> **Direction 1**
List every reminder given at the top of the calculus notes on integration by parts.
> **Direction 2**
In the calculus notes on integration by parts, rewrite the part that opens with the words containing "Integration by parts" and closes with "e^x\), \(dv = x dx\)?", changing "Example" to "Worked example".
> **Direction 3**
Extend the calculus notes on integration by parts, picking up after their final line.
— begin Document excerpt —
Reminders

• MyOpenMath Homework due tomorrow.
• Written homework due Monday in class.
• Quiz on Monday!

Reverse product rule

\[\int f^\prime(x)g(x) dx + \int f(x) g^\prime(x) dx = f(x) g(x) + C\]

Or:

\[\int f(x) g^\prime(x) dx = f(x) g(x) - \int f^\prime(x) g(x) dx + C\]

Substitute:

• \(u = f(x)\), \(du = f^\prime(x) dx\)
• \(v = g(x)\), \(dv = g^\prime(x) dx\)

Then:

\[\int u dv = uv - \int v du\]

Integration by parts formula!

Example

\(\int x e^x dx\). Must pick \(u\) and \(dv\).

• Let \(u = x\), \(dv = e^x dx\).
• Then \(du = dx\), \(v = e^x\)
• \(uv - \int v du = xe^x - \int e^x dx\)
• Or just \(xe^x - e^x + C\)

Q: What if we chose \(u = e^x\), \(dv = x dx\)?

Hmm…

• \(u = e^x\), \(dv = x dx\)
• \(du = e^x dx\), \(v = \frac{x^2}{2}\)
• \(uv - \int vdu = \frac{x^2}{2} e^x - \int \frac{x^2}{2} e^x dx\)
• More complicated than original problem!
• Pick \(u\) and \(v\) carefully!

More guidance

• For \(u\), prefer:
  • logarithms (\((\ln|x|)^\prime = \frac{1}{x}\))
  • inverse trig functions
  • polynomials / algebraic functions
• For \(dv\):
  • trig (sin / cos)
— end Document excerpt —
— begin Extracted material —
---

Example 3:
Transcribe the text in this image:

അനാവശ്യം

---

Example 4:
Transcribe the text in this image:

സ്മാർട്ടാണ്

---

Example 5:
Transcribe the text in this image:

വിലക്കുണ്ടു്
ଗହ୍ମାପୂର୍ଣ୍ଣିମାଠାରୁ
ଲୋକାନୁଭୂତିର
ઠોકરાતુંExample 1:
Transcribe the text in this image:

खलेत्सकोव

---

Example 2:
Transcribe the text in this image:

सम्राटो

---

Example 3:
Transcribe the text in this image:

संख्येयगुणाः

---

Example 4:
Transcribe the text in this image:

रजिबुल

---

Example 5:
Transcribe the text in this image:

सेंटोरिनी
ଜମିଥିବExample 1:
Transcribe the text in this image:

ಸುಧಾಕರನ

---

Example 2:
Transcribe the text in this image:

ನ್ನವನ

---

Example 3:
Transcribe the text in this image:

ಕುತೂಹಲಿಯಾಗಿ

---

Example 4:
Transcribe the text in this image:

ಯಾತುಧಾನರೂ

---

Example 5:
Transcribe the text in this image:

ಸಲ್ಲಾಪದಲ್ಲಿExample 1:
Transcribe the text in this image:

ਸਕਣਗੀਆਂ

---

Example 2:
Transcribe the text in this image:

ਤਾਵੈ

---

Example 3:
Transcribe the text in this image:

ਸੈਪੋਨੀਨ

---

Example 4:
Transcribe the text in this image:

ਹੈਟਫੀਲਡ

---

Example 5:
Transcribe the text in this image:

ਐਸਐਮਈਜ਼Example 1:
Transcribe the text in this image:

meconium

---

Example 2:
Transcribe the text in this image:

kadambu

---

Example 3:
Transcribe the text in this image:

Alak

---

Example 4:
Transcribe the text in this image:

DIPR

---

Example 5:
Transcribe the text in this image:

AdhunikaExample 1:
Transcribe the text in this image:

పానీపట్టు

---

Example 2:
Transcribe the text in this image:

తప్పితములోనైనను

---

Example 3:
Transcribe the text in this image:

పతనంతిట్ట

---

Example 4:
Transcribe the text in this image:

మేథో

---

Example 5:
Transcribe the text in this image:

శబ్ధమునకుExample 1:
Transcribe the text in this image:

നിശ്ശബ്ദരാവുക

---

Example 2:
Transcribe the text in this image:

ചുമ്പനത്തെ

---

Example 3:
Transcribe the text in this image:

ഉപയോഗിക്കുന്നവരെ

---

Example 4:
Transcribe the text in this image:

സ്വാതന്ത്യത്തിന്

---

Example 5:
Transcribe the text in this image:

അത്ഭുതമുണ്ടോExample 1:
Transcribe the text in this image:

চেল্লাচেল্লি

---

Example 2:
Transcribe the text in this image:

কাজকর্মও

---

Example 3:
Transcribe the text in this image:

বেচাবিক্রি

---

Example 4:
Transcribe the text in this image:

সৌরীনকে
— end Extracted material —
> **Task answer 1**
• MyOpenMath Homework due tomorrow.
• Written homework due Monday in class.
• Quiz on Monday!

> **Task answer 2**
Integration by parts formula!

Worked example

\(\int x e^x dx\). Must pick \(u\) and \(dv\).

• Let \(u = x\), \(dv = e^x dx\).
• Then \(du = dx\), \(v = e^x\)
• \(uv - \int v du = xe^x - \int e^x dx\)
• Or just \(xe^x - e^x + C\)

Q: What if we chose \(u = e^x\), \(dv = x dx\)?

> **Task answer 3**
  • exponential functions

For \(u\): LIPET. Logs > Inverse Trig > Polynomials > Exponentials > Trig.

Exercises

1. \(\int x \ln(x) dx\)
2. \(\int \frac{\ln(x)}{x^2} dx\)

Solution (1)

\[\int x \ln(x) dx\]

• Let \(u = \ln(x)\), \(dv = x dx\)
• \(du = \frac{1}{x} dx\), \(v = \frac{x^2}{2}\)
• \(uv - \int v du = \frac{x^2}{2} \ln(x) - \int \frac{x}{2} dx\)
• Or \(\frac{x^2}{2}\ln(x) - \frac{x^2}{4} + C\)

Solution (2)

\[\int \frac{\ln(x)}{x^2} dx\]

• \(u = \ln(x)\), \(dv = \frac{dx}{x^2}\)
• \(du = \frac{1}{x} dx\), \(v = -\frac{1}{x}\)
• \(-\frac{\ln(x)}{x} - \int -\frac{1}{x^2} dx\), or
• \(-\frac{\ln(x)}{x} + \int \frac{1}{x^2} dx\)
• Final answer: \(-\frac{\ln(x)}{x} - \frac{1}{x} + C\)